[Document structure recognition data]
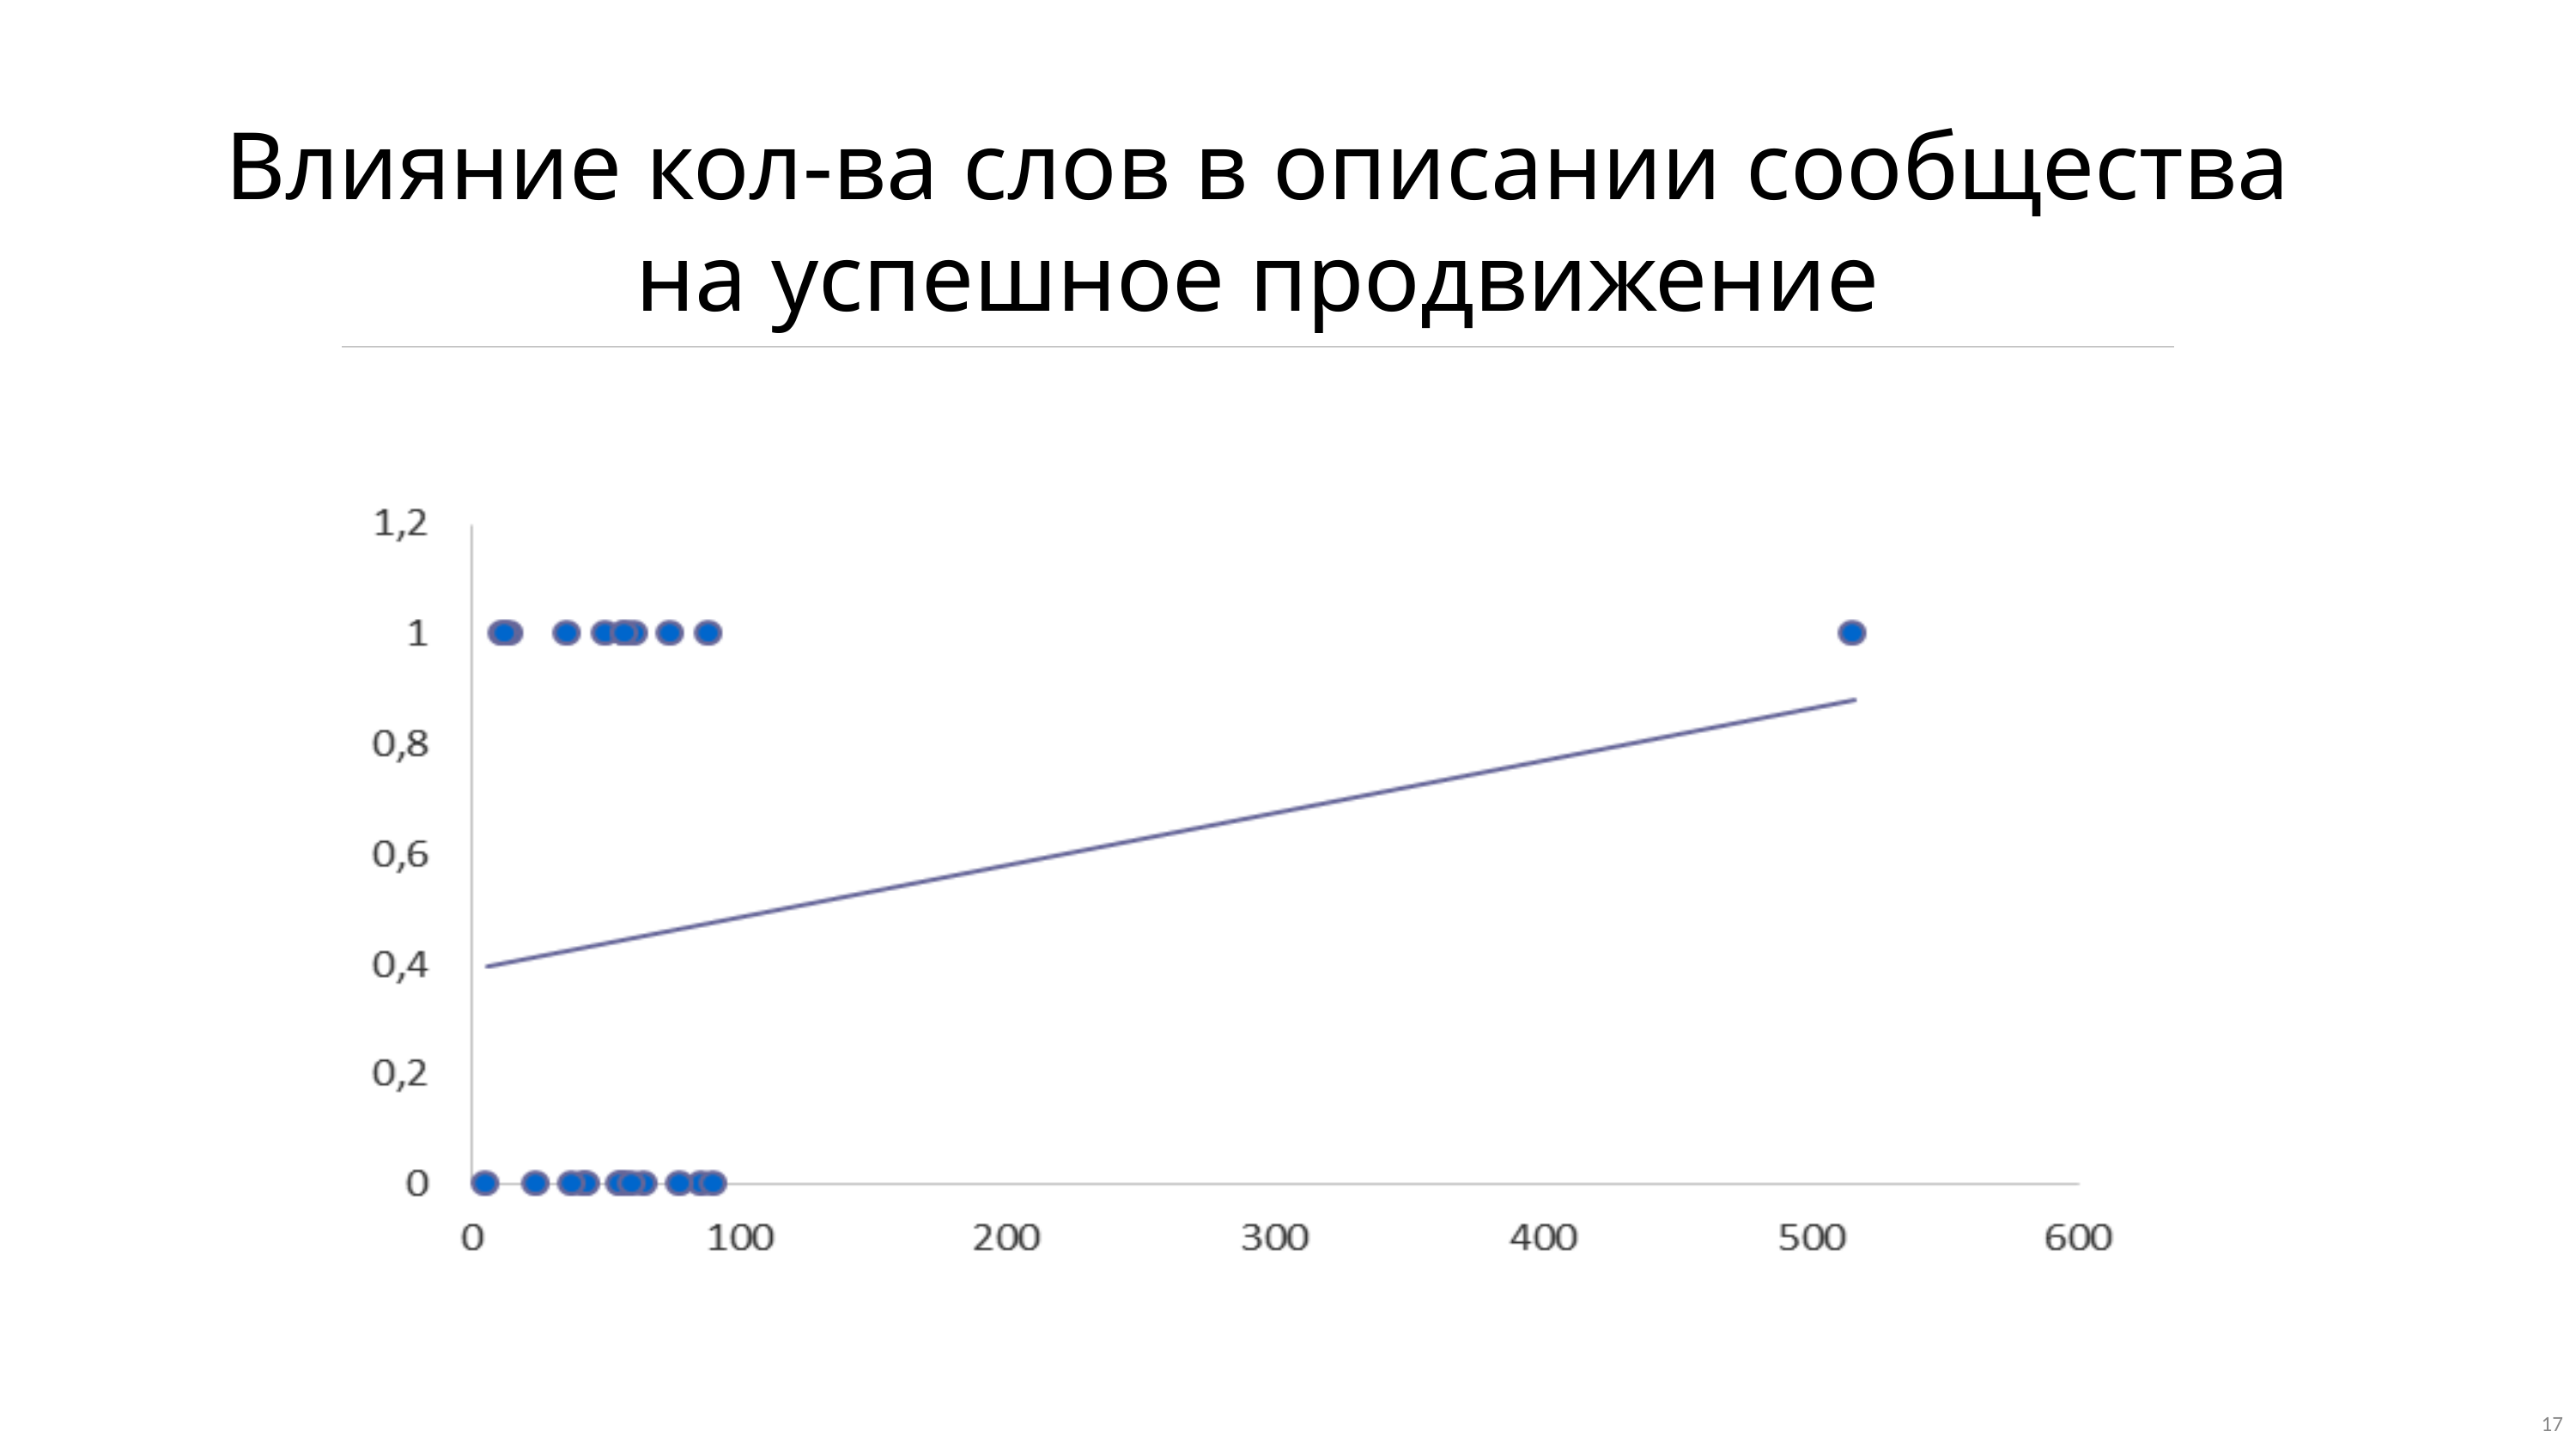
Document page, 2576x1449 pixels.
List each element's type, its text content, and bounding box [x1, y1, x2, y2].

text_box Влияние кол-ва слов в описании сообщества на успешное продвижение [187, 94, 2329, 343]
picture [341, 344, 2174, 1292]
slide_number ‹#› [2275, 1397, 2576, 1449]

Instruction>
All of the data above needs to be retyped exactly, with the pictures removed.

Response to this exercise>
Document page, 2576x1449 pixels.
List each element's type, its text content, and bounding box [x1, y1, x2, y2].

text_box Влияние кол-ва слов в описании сообщества на успешное продвижение [187, 94, 2329, 343]
picture [341, 344, 2174, 1292]
slide_number ‹#› [2275, 1397, 2576, 1449]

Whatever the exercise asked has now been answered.